Charley Pride, Negro Leagues veteran and country music trailblazer, dead of COVID complications

Charley Pride, a three-time Grammy winner, has died.
Photo: Getty Images

You know Charley Pride, the country singer. The three-time Grammy winner recorded over 40 No. 1 hit country songs and became the genre’s first Black superstar. But before his music career, Pride was a professional baseball player.

Pride made his Negro League debut in 1953, pitching for the Memphis Red Sox. In 1956, he pitched in a Negro League All-Star Game against Willie Mays, Hank Aaron, and other Black stars. Pride would play in the Negro Leagues and Minor leagues until 1960.

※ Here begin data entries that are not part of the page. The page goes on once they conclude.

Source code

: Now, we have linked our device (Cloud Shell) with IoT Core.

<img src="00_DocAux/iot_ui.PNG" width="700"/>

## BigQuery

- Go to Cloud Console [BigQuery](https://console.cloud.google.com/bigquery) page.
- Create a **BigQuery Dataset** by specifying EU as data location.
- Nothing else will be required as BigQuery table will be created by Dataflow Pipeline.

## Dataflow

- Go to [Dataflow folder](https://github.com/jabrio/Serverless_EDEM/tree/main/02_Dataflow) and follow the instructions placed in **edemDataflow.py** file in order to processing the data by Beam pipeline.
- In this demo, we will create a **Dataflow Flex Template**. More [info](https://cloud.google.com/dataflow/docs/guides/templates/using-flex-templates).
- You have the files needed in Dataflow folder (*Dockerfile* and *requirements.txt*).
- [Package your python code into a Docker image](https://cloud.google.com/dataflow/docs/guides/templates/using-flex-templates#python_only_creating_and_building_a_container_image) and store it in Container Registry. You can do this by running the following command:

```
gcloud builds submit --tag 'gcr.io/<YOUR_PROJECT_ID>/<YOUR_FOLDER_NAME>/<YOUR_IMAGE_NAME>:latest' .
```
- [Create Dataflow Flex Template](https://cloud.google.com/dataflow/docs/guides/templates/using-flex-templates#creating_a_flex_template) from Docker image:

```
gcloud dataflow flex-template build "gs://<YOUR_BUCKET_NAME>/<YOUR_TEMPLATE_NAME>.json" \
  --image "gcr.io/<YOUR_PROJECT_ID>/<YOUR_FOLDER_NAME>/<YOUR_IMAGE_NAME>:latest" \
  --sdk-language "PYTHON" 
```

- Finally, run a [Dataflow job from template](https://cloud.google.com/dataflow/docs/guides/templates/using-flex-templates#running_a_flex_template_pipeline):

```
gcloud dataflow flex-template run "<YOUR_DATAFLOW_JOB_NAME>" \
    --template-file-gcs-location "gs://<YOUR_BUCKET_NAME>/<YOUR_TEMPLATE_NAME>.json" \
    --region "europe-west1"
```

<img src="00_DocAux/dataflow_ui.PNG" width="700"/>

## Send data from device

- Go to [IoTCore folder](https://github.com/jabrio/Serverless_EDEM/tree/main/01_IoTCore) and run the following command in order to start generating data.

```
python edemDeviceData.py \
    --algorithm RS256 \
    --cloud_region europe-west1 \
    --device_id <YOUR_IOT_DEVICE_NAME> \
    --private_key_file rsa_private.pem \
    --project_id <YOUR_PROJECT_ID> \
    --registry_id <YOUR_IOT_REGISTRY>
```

While Pride was playing professional baseball, he was drafted into the Army in 1956. Stationed in Fort Carson, CO, he served as quartermaster and pitched on the Fort’s baseball team where he won an All-Army Championship.

Pride’s last season in baseball came in 1960 for the East Helena Smelterites. The team manager noticed Pride’s singing ability and paid him $10 to sing for 15 minutes before the first pitch of every game. The event brought more fans to the semi-pro stadium in Montana and doubled Pride’s $10 game check.

After his baseball and music career, Pride served as a board member of the Negro Leagues Baseball Museum — who gave Pride the Jackie Robinson Lifetime Achievement Award in 2013. Pride also became a part owner of the Texas Rangers in 2010.

Charley Pride died of complications from COVID-19. He was 86.